Es frecuente que cuando salimos a pasear al campo o al parque veamos a personas paseando con sus mascotas, pero es curioso que muchos de estos individuos no se atreven a dejarles sueltos por miedo a que sus perros no vuelvan, algo que no es muy adecuado para el bienestar del can, ya que corretear suelto, le permite relacionarse con otros perros, correr, jugar, olisquear… lo que es muy positivo para su bienestar físico y mental.

¿Pero porqué nuestro perro no acude a la llamada?
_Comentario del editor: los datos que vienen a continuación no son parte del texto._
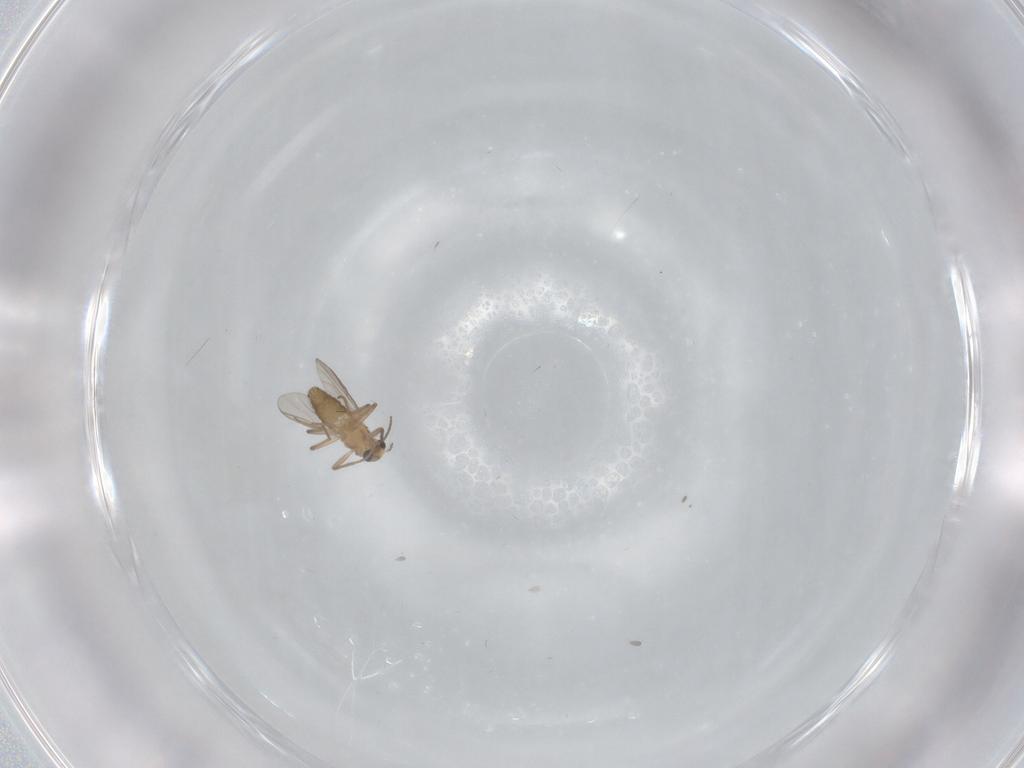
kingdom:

Existen diferentes razones por las que nuestra mascota no acude cuando la llamamos. La principal suele ser la falta de vínculo con él, bien porque no dedicamos tiempo a relacionarnos o jugar con él, o porque tiene asumido que cada vez que se acerca a nosotros/as le regañamos y nos tiene asociado a algo negativo, por lo que nuestro perro no va a dejar de hacer cosas que le gustan por venir con nosotros/as cuando el estímulo que le estamos mandando es negativo.

Otra razón de no acudir a la llamada, es porque no la tienen interiorizada, para lo cual, es necesario enseñarle que cuando pronunciamos una palabra el tiene que dejar de jugar, relacionarse con otros perro, olisquear… y acudir donde nos encontramos.
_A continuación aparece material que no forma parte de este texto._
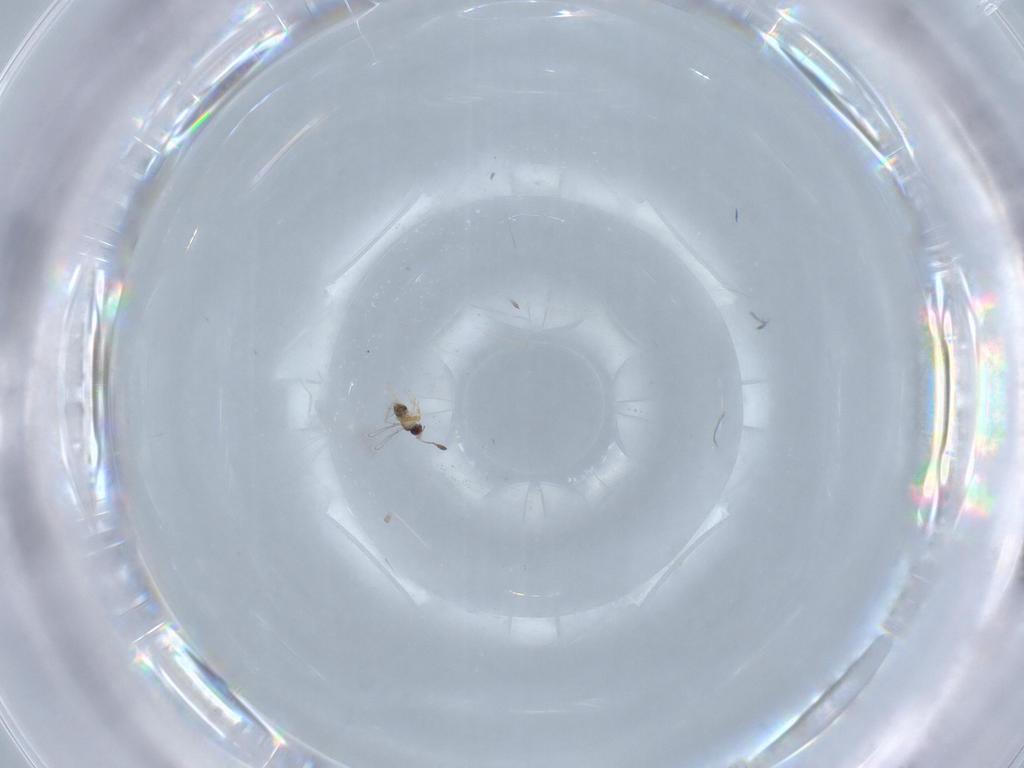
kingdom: Animalia
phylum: Arthropoda
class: Insecta
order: Hymenoptera
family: Mymaridae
¿Cómo realizar ese aprendizaje?

Lo primero que debemos de tener presente al iniciar este aprendizaje es que debe de ser progresivo, comenzaremos en casa para más tarde pasar a espacios abiertos como la calle, el parque, el campo…

Debemos establecer una palabra que al perro le sirva de consigna y la asocie a que tiene que acudir, es decir, que la vincule a la llamada. Para ello podemos utilizar palabras como “aquí”, “ahora”. Es necesario no utilizar palabras que estén muy presentes en nuestro vocabulario habitual como “ven” porque le podemos confundir.

Una vez establecida la palabra de consigna, iniciaremos el aprendizaje en una habitación donde no haya estímulos externos como la televisión u otras personas. Cuando acuda al “aquí” le premiaremos con una golosina perruna, cuando lo consigan iremos haciendo más compleja la llamada, por ejemplo añadiendo estímulos o llamándole desde otra habitación de la casa, siempre reforzando positivamente el comportamiento para afianzarlo.

Una vez conseguido en el hogar pasaremos a realizarlo en un lugar al aire libre que no esté transitado. El aprendizaje aquí será como retroceder un poco porque es un espacio nuevo, pero serán más rápidos los avances. Para ello, al principio le colocaremos una correa de 5 metros o más, cuando haya adquirido el aprendizaje y estemos seguros de nuestro perro, le soltaremos.

Hay que recordar que siempre hay que reforzar la conducta de nuestro perro de forma positiva, al principio le daremos comida o golosinas y luego pasaremos al reforzamiento social. Todo se aprende y se consolida si el estímulo que nos ofrecen es el adecuado.